Dude you have no idea. Plane left without me this morning :crazy2:

Still coming to terms with having done the sensible/responsible thing. This season was my prize all year and I pooched it. 




dave785 said:


> Problem with shoulder injuries is that once you get the first one, it makes you much much more vulnerable for a second, third, and fourth injury later on.


I hear ya. Though from what I understand thats more of an issue with rotator cuff esp. dislocations. I've seen it said that separations are almost better in that once you're separated you never go back (so can never do it again). 
I'm sure I'll be able to fuck other shit up tho.

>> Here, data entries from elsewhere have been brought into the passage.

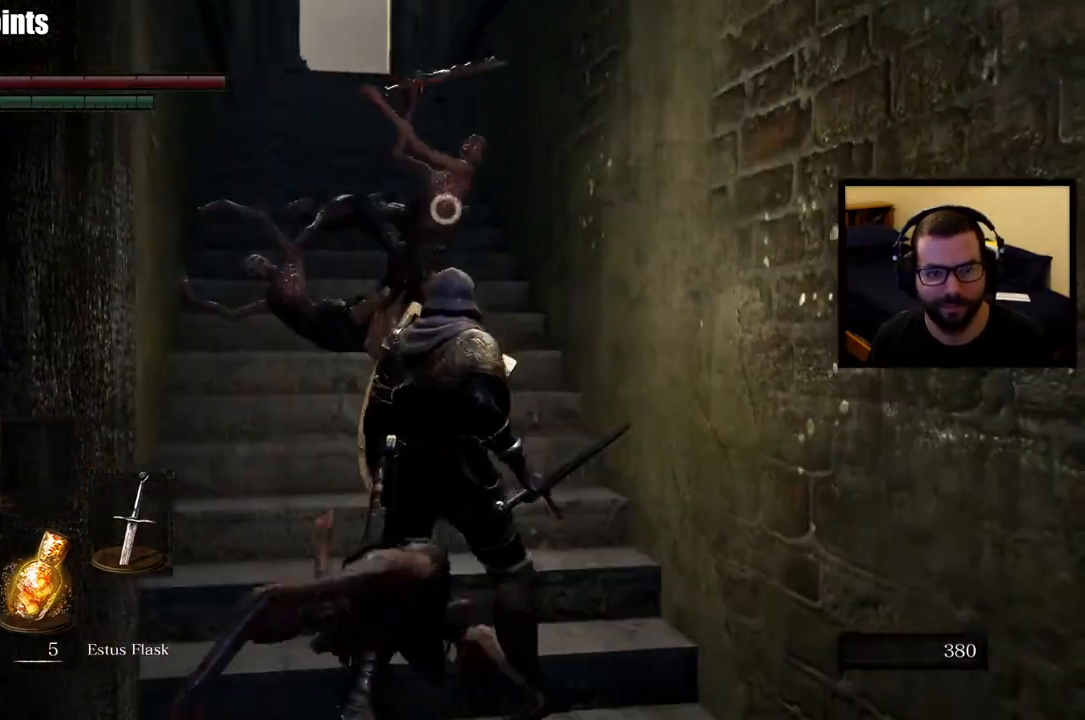
{"buttons": [], "left_stick": "up", "right_stick": "center", "button_events": []}
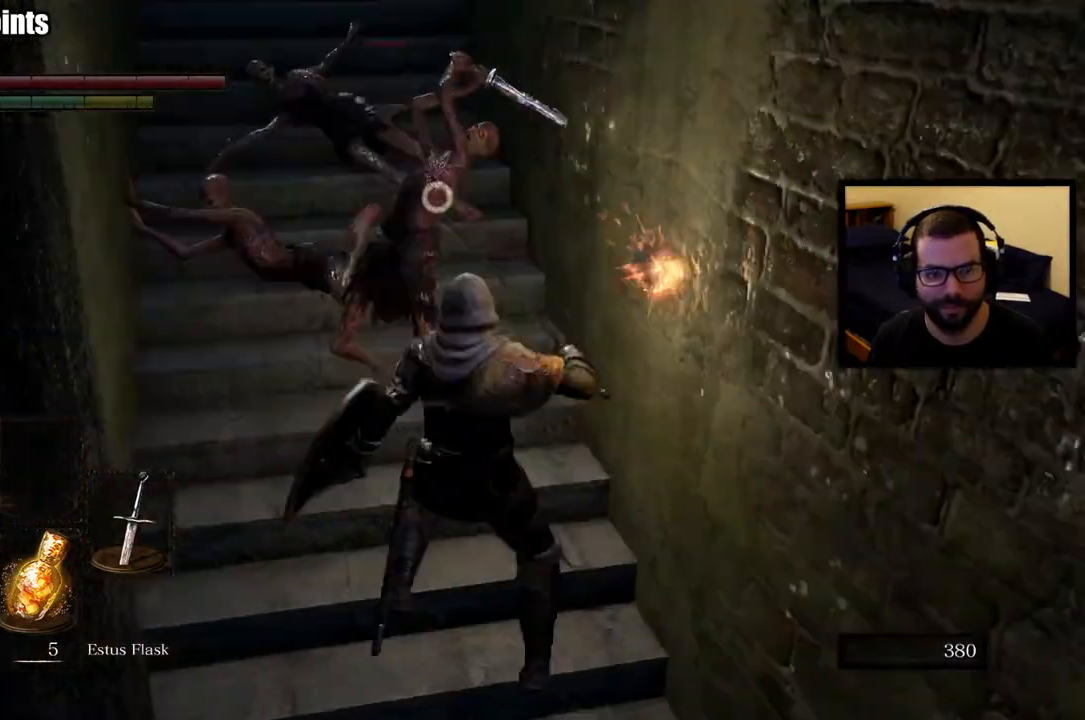
{"buttons": [], "left_stick": "up", "right_stick": "center", "button_events": []}
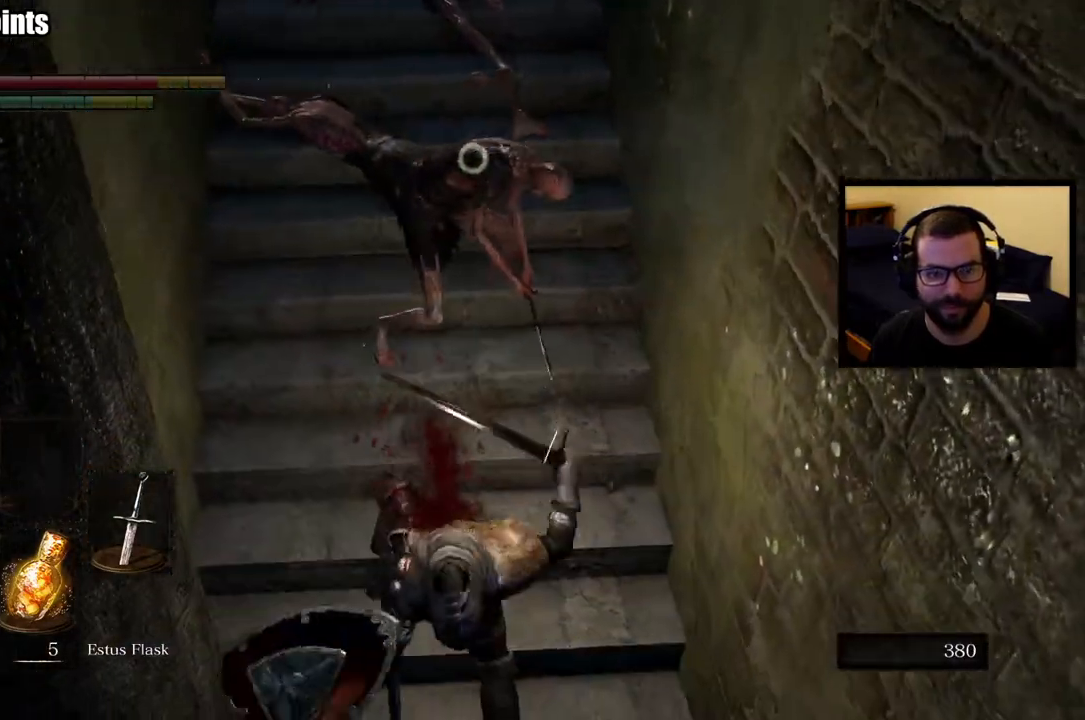
{"buttons": [], "left_stick": "up", "right_stick": "center", "button_events": []}
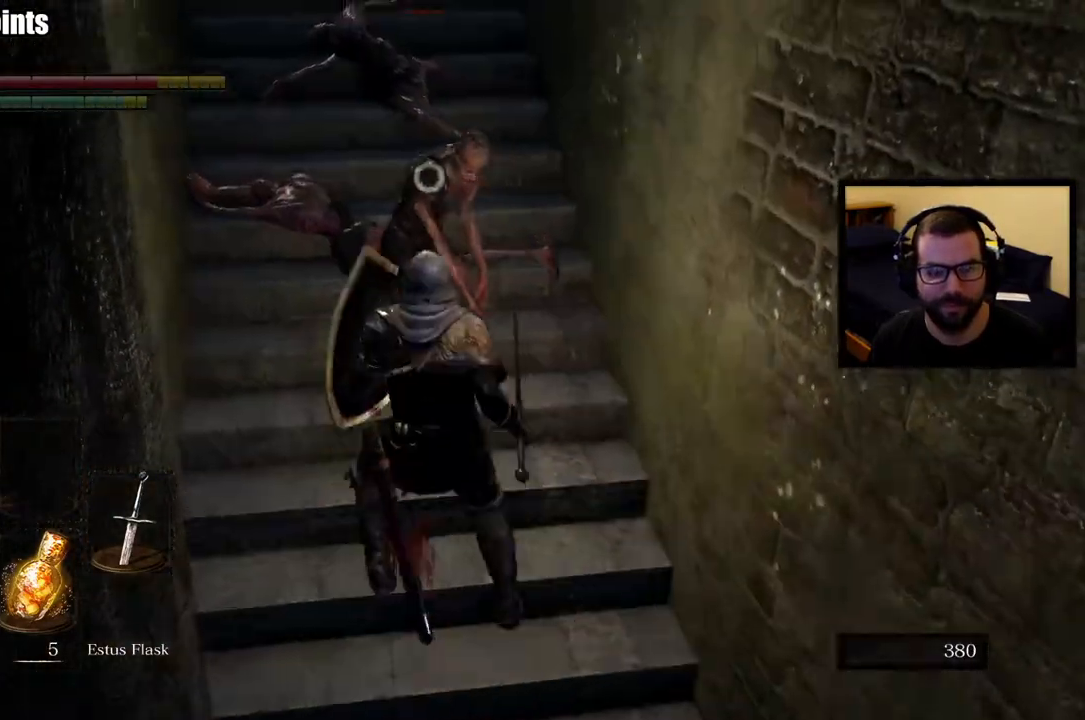
{"buttons": [], "left_stick": "up", "right_stick": "center", "button_events": []}
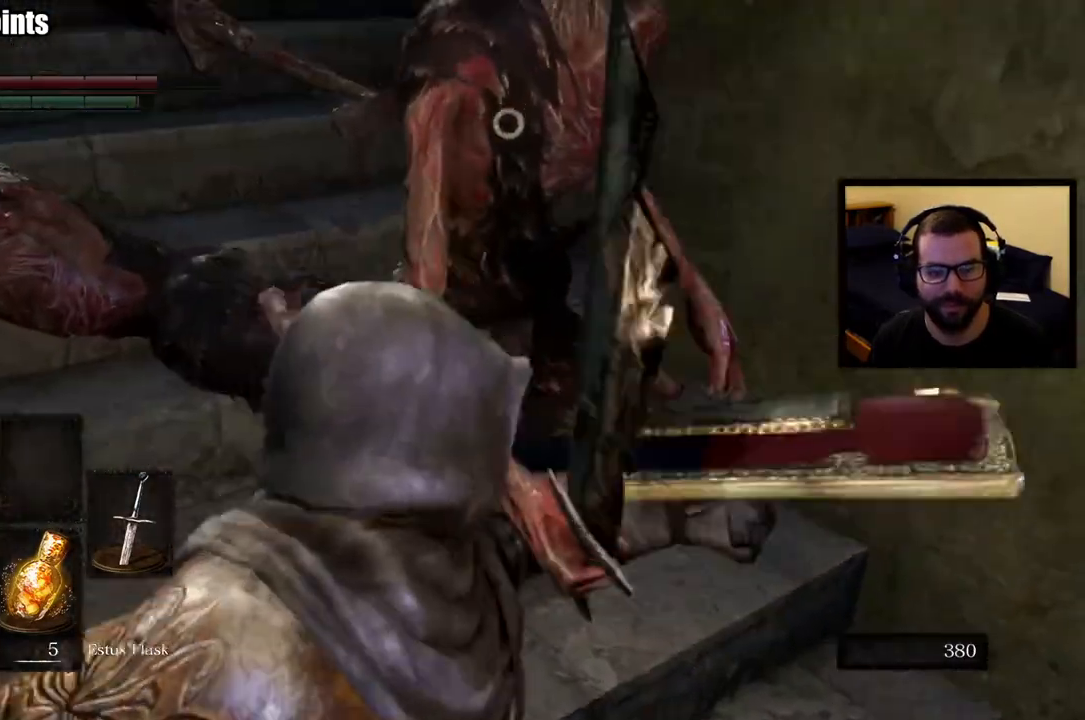
{"buttons": [], "left_stick": "up", "right_stick": "center", "button_events": []}
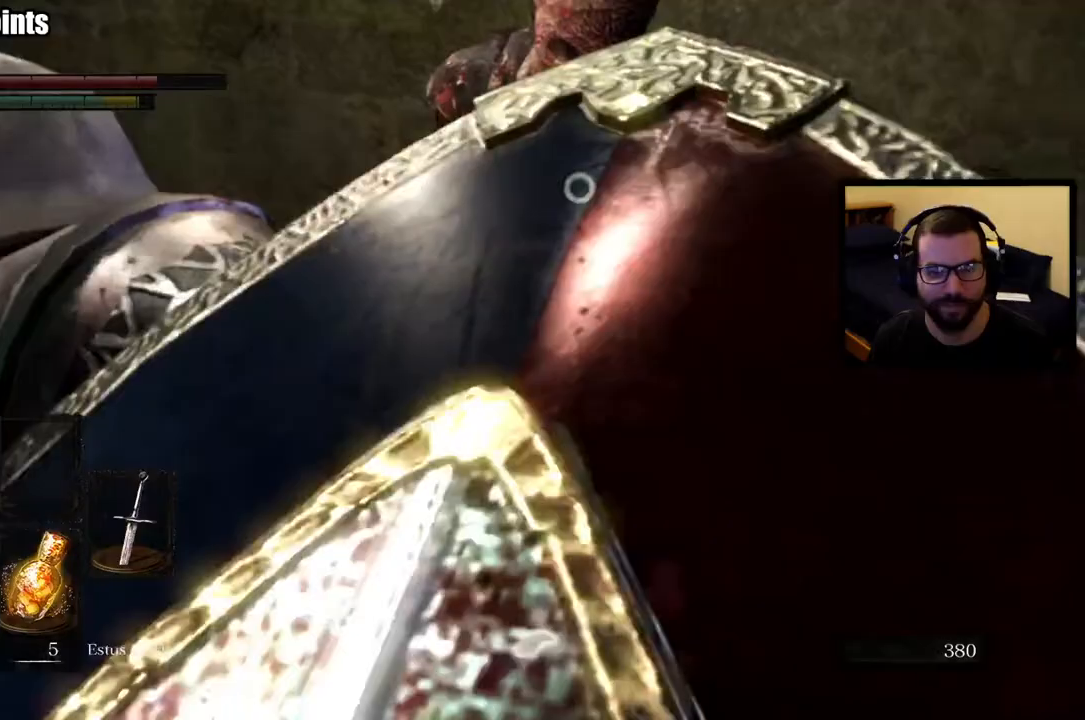
{"buttons": [], "left_stick": "up", "right_stick": "center", "button_events": []}
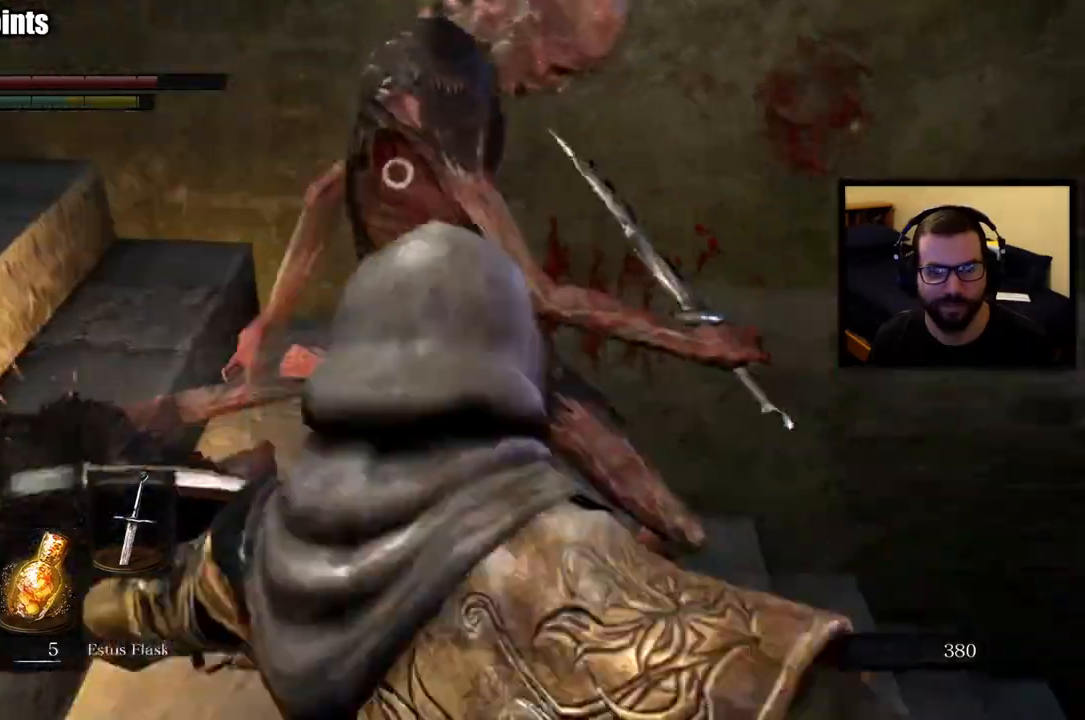
{"buttons": [], "left_stick": "center", "right_stick": "up-left", "button_events": []}
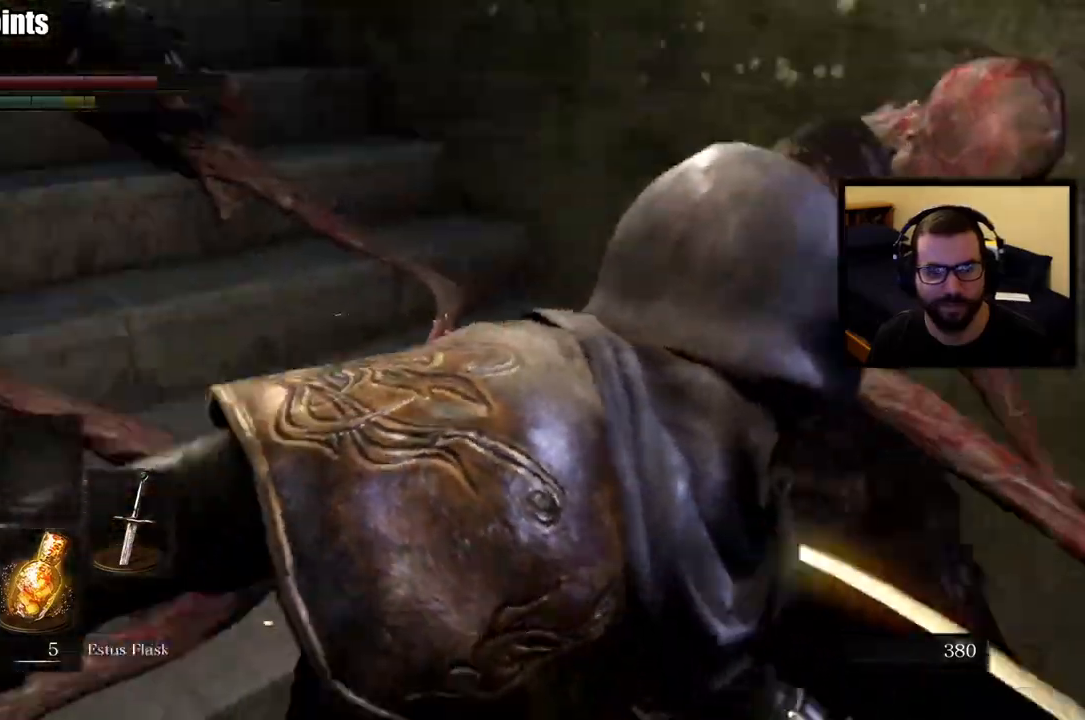
{"buttons": [], "left_stick": "up", "right_stick": "up-left", "button_events": []}
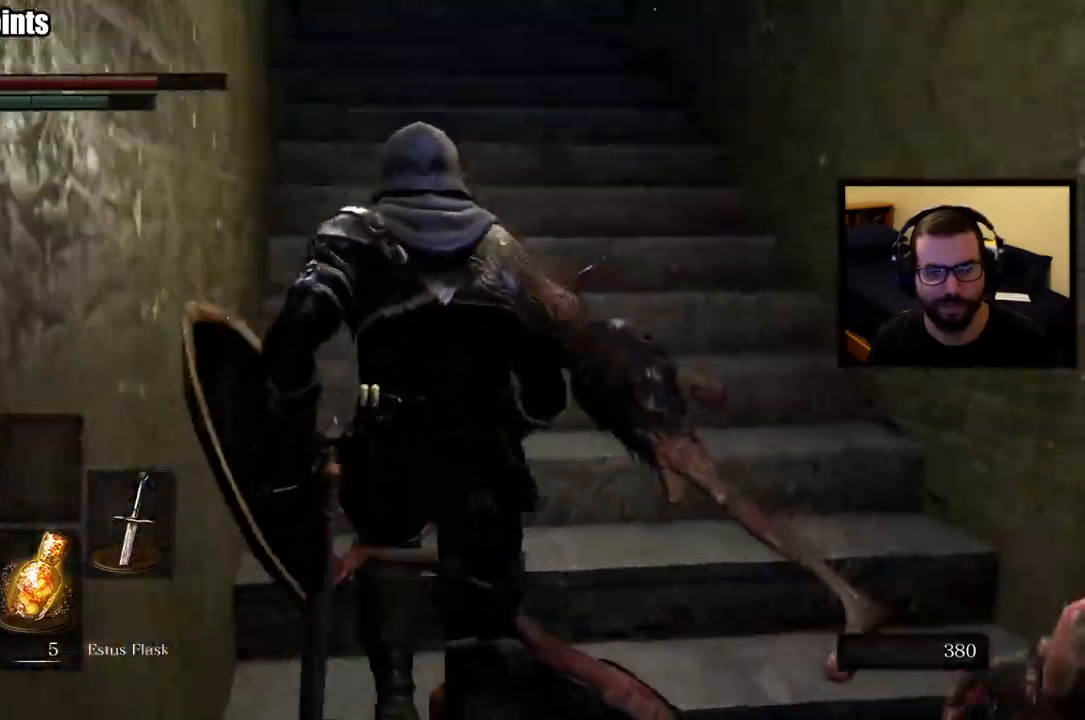
{"buttons": [], "left_stick": "up", "right_stick": "left", "button_events": []}
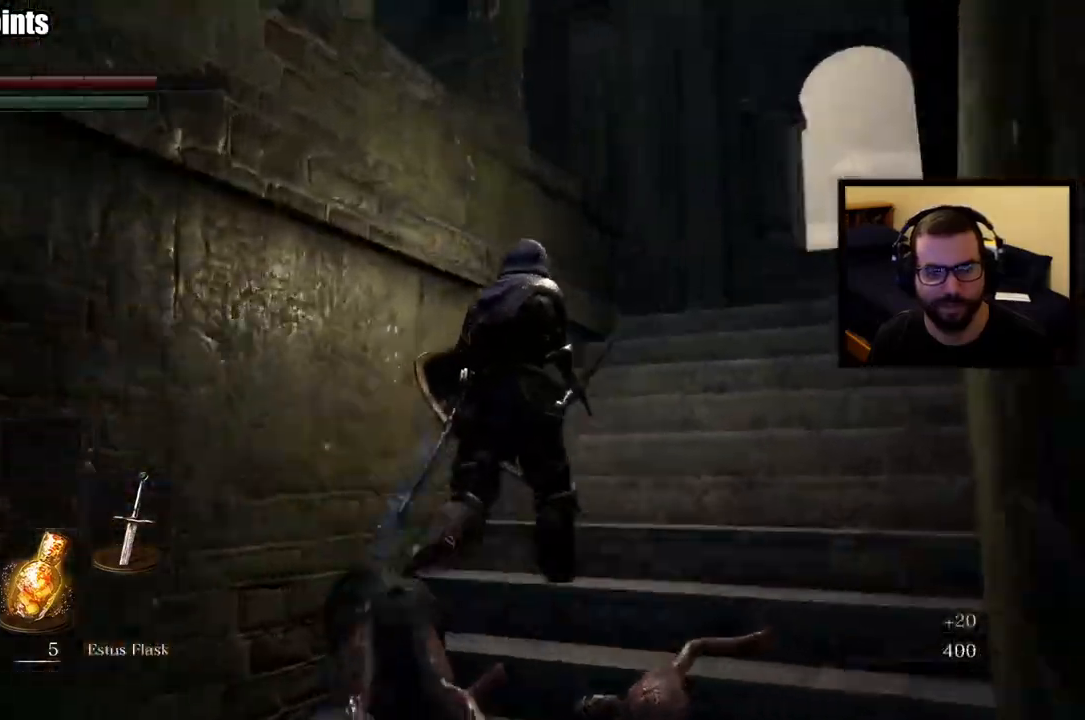
{"buttons": [], "left_stick": "up-right", "right_stick": "down-left", "button_events": []}
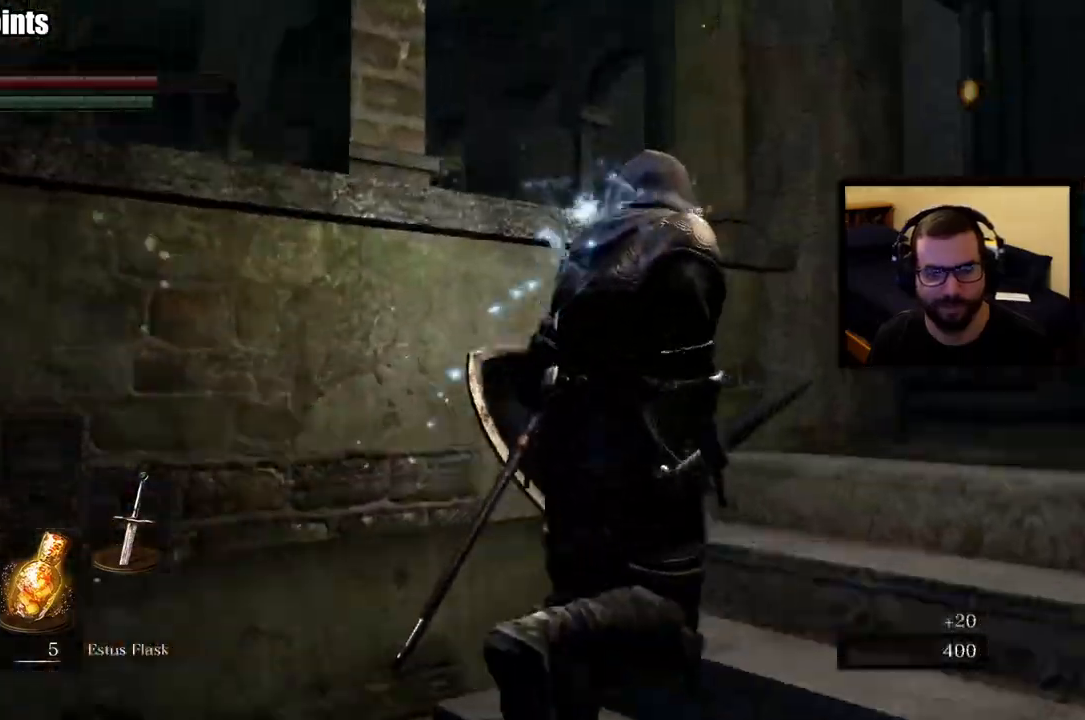
{"buttons": [], "left_stick": "up-right", "right_stick": "down-left"}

Next time I'll have to be sure to land on my left so they look the same haha.


----------



## Trabi75 (Dec 12, 2014)

DoubleA said:


> Dude you have no idea. Plane left without me this morning :crazy2:
> 
> Still coming to terms with having done the sensible/responsible thing. This season was my prize all year and I pooched it.
> 
> ...


Just wondering how you're doing. I'm starting my recovery.(separated collar bone on Saturday) they said mine was grade 2 but it my shoulder rashly seemed to hang down like yours and if I don't have this brace thing that loops around my armpits and back of neck it kind of drops down and that bone pops up. I actually have little pain to none now if I don't move my arm much. I hope that's a good sign cuz it was real bad the first day. 
Anyway wish you good luck with yours. Oh also they gave me naproxen. What about you? I've heard people say inflammation helps healing but the nurse at work tells me today that it doesn't do good in this case. Kinda confused but I guess I should trust the sports medicine guy best.in 2 weeks I'm going to go see the ortho who scoped and repaired my hip last year

Sent from my SGH-M919 using Tapatalk


----------



## DoubleA (Apr 30, 2014)

PM sent.

When it came to being able to do stuff again (vs not being able to do stuff)... I didn't give a shit about the bump anymore.
Made it out for a last day around the 5 week mark, before all our snow melted here. They said I rode more aggressive that day than any other.
:hairy:


----------



## Trabi75 (Dec 12, 2014)

Is 10 days since I separated from my collar bone. Every day I feel stronger but it definitely is far from full strength. Mostly my back and arm muscles seen to get a fatigued feeling very quickly. But a foot of snow in 24 hours with more to come has me thinking im going for some runs tomorrow. 
I see the Dr at 8:50. Will be wearing my snow pants and if he doesn't advise against it,in heading up from there. His office is conveniently located at the mouth of the canyon. Resisting seems futile right now

Sent from my SGH-M919 using Tapatalk


----------



## snowangel99 (Mar 11, 2016)

10 days isn't long enough but I understand needing to go.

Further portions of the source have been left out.